— begin Dataset records —

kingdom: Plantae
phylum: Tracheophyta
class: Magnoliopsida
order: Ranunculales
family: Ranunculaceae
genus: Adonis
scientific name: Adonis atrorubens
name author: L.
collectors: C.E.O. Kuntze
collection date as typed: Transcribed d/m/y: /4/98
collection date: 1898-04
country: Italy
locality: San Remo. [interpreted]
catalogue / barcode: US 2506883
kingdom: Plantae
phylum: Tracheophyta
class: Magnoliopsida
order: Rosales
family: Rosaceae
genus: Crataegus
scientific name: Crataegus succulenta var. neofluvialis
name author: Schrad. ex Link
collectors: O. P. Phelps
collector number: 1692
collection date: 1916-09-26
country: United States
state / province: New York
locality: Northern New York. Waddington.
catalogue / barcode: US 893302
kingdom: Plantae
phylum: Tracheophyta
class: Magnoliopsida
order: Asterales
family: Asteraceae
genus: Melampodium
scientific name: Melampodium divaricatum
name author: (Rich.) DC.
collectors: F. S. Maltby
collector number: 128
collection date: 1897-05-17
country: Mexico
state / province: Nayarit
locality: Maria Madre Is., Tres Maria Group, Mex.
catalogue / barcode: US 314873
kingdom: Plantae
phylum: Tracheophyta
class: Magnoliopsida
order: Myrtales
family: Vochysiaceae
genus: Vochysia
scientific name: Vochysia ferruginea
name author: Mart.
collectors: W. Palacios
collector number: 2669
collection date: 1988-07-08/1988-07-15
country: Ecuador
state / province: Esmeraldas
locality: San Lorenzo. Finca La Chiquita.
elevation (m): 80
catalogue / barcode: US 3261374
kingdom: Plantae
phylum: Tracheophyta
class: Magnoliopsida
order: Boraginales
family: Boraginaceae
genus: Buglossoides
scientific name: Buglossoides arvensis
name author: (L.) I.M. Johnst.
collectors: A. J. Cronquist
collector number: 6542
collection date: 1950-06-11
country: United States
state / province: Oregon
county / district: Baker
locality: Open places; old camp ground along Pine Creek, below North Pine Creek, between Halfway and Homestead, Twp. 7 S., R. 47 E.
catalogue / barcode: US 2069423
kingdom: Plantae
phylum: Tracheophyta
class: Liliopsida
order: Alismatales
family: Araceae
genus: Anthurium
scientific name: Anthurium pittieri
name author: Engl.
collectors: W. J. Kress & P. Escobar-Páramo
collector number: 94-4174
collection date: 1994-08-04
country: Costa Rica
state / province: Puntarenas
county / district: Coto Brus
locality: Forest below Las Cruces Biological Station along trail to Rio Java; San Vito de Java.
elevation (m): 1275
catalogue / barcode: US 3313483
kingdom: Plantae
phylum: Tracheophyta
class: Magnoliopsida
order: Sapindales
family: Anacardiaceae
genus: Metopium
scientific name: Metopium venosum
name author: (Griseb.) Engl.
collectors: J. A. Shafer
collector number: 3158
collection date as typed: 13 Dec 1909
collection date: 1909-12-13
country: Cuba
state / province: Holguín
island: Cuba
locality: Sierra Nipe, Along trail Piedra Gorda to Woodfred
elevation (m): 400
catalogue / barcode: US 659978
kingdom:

— end Dataset records —

**Task brief**
Rename every "collectors" field in the listing above to "collected by" and write the listing out again, keeping everything else the same.

**Correct answer**
kingdom: Plantae
phylum: Tracheophyta
class: Magnoliopsida
order: Ranunculales
family: Ranunculaceae
genus: Adonis
scientific name: Adonis atrorubens
name author: L.
collected by: C.E.O. Kuntze
collection date as typed: Transcribed d/m/y: /4/98
collection date: 1898-04
country: Italy
locality: San Remo. [interpreted]
catalogue / barcode: US 2506883
kingdom: Plantae
phylum: Tracheophyta
class: Magnoliopsida
order: Rosales
family: Rosaceae
genus: Crataegus
scientific name: Crataegus succulenta var. neofluvialis
name author: Schrad. ex Link
collected by: O. P. Phelps
collector number: 1692
collection date: 1916-09-26
country: United States
state / province: New York
locality: Northern New York. Waddington.
catalogue / barcode: US 893302
kingdom: Plantae
phylum: Tracheophyta
class: Magnoliopsida
order: Asterales
family: Asteraceae
genus: Melampodium
scientific name: Melampodium divaricatum
name author: (Rich.) DC.
collected by: F. S. Maltby
collector number: 128
collection date: 1897-05-17
country: Mexico
state / province: Nayarit
locality: Maria Madre Is., Tres Maria Group, Mex.
catalogue / barcode: US 314873
kingdom: Plantae
phylum: Tracheophyta
class: Magnoliopsida
order: Myrtales
family: Vochysiaceae
genus: Vochysia
scientific name: Vochysia ferruginea
name author: Mart.
collected by: W. Palacios
collector number: 2669
collection date: 1988-07-08/1988-07-15
country: Ecuador
state / province: Esmeraldas
locality: San Lorenzo. Finca La Chiquita.
elevation (m): 80
catalogue / barcode: US 3261374
kingdom: Plantae
phylum: Tracheophyta
class: Magnoliopsida
order: Boraginales
family: Boraginaceae
genus: Buglossoides
scientific name: Buglossoides arvensis
name author: (L.) I.M. Johnst.
collected by: A. J. Cronquist
collector number: 6542
collection date: 1950-06-11
country: United States
state / province: Oregon
county / district: Baker
locality: Open places; old camp ground along Pine Creek, below North Pine Creek, between Halfway and Homestead, Twp. 7 S., R. 47 E.
catalogue / barcode: US 2069423
kingdom: Plantae
phylum: Tracheophyta
class: Liliopsida
order: Alismatales
family: Araceae
genus: Anthurium
scientific name: Anthurium pittieri
name author: Engl.
collected by: W. J. Kress & P. Escobar-Páramo
collector number: 94-4174
collection date: 1994-08-04
country: Costa Rica
state / province: Puntarenas
county / district: Coto Brus
locality: Forest below Las Cruces Biological Station along trail to Rio Java; San Vito de Java.
elevation (m): 1275
catalogue / barcode: US 3313483
kingdom: Plantae
phylum: Tracheophyta
class: Magnoliopsida
order: Sapindales
family: Anacardiaceae
genus: Metopium
scientific name: Metopium venosum
name author: (Griseb.) Engl.
collected by: J. A. Shafer
collector number: 3158
collection date as typed: 13 Dec 1909
collection date: 1909-12-13
country: Cuba
state / province: Holguín
island: Cuba
locality: Sierra Nipe, Along trail Piedra Gorda to Woodfred
elevation (m): 400
catalogue / barcode: US 659978
kingdom:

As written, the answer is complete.